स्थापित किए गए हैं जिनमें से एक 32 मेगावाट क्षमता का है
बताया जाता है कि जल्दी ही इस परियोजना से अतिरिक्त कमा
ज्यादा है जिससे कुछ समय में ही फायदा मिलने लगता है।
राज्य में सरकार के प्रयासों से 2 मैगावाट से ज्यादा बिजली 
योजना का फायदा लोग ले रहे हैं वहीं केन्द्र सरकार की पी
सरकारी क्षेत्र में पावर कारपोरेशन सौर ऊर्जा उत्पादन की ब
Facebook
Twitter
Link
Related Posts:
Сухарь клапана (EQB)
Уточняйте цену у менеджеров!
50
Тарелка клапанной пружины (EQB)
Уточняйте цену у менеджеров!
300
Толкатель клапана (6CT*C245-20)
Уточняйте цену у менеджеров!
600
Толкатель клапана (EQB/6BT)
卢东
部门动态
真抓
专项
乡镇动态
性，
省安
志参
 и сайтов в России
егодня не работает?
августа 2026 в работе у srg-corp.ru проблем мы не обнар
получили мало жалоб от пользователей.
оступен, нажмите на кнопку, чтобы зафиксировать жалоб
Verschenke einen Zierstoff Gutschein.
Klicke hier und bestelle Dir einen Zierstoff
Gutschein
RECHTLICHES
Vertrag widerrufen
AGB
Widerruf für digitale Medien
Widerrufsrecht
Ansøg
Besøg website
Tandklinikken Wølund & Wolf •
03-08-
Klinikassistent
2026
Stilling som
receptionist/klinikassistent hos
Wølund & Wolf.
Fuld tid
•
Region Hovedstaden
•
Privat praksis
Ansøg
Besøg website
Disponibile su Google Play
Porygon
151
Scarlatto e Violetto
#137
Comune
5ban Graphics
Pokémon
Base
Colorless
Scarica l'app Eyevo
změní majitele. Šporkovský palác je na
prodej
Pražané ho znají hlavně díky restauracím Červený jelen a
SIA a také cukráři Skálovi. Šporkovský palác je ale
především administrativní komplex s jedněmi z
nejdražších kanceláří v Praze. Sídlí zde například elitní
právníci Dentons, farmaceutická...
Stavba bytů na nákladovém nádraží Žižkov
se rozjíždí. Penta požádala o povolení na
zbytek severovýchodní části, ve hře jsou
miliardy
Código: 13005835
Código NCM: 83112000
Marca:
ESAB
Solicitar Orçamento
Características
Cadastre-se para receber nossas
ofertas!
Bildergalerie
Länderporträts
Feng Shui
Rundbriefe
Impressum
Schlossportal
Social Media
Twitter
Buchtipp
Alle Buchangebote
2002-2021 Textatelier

__________________________________________________

* EXERCISE GOAL:
Across the records, count the lines holding the string "Толкатель". Give the number and stop.

* WRITTEN RESPONSE:
2